Entah apa yang terjadi ketika itu, Caca di temukan di dalam villa itu
dengan keadaan pingsan dengan luka lebam di beberapa bagian tubuhnya dan luka di
kepala yang mengeluarkan banyak darah. Saat di temukan Caca tidak sadarkan
diri.
Roy yang merasa Caca tidak di temukan ia meminta bantuan oleh aku dan Budi.
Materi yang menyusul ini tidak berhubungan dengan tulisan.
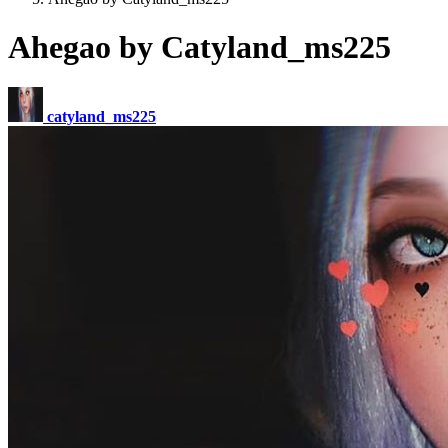
Ahegao by Catyland_ms225
catyland_ms225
Kami berdua mencarinya hingga menemukannya di villa itu. Yang membuat kami
heran dan tidak pernah tau atas apa yang terjadi saat itu adalah ketika apa
yang kami lihat di villa itu.
Sekitar beberapa orang lelaki yang berbadan besar mati mengenaskan di
sekitar villa. Dan seorang wanita sekitar berumur 30tahunan dan empat orang
laki-laki juga mati di ruangan yang sama di mana kami menemukan Caca. Kodisi
saat itu sangat membuat kami syok, dan kami bersyukur bahwa Caca masih hidup.
Ketika itu kami sudah memeriksa semua area di sana dan orang-orang itu
tidak bernyawa. Saat itu kami panik sehingga aku memutuskan untuk membawa Caca
ke rumah sakit sedangkan Budi membereskan semua masalah itu.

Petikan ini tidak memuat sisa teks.